ACTIVITY
Can you revise the listing below by swapping "maximum and minimum" for "highest and lowest", keeping every other line the same? Leave out the picture placeholders in your answer.

Chart-based quiz items
--------

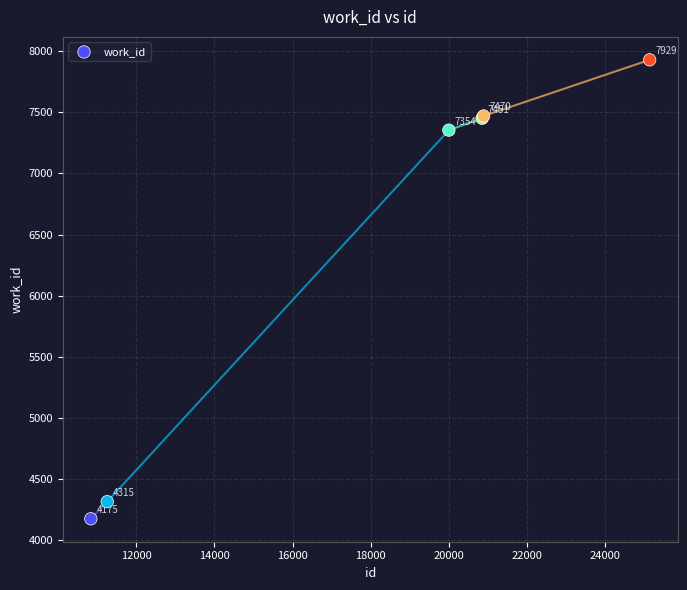

What Y value in the scatter plot is closest to 6052?

7354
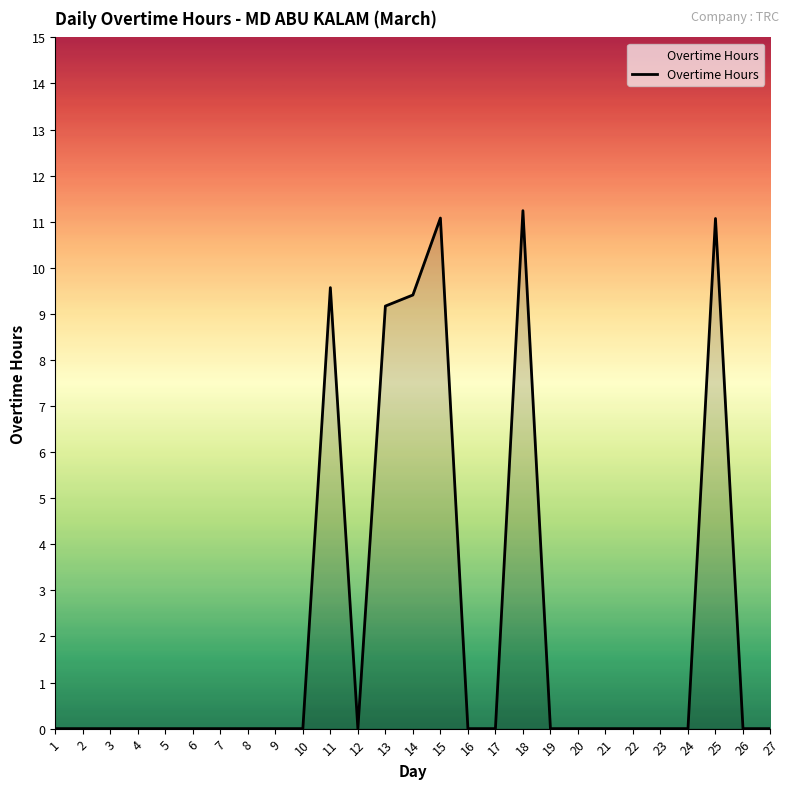

What is the difference between the maximum and minimum values?

11.2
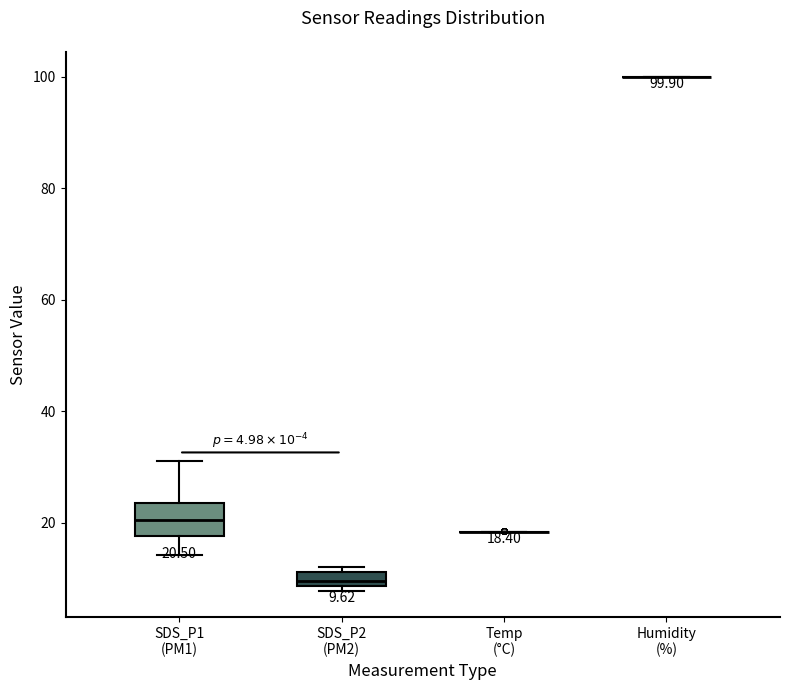

Comparing the boxes themselves (not the whiskers), which one is the tallest?

SDS_P1 (PM1)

--------

RESPONSE AREA
What Y value in the scatter plot is closest to 6052?

7354

What is the difference between the highest and lowest values?

11.2

Comparing the boxes themselves (not the whiskers), which one is the tallest?

SDS_P1 (PM1)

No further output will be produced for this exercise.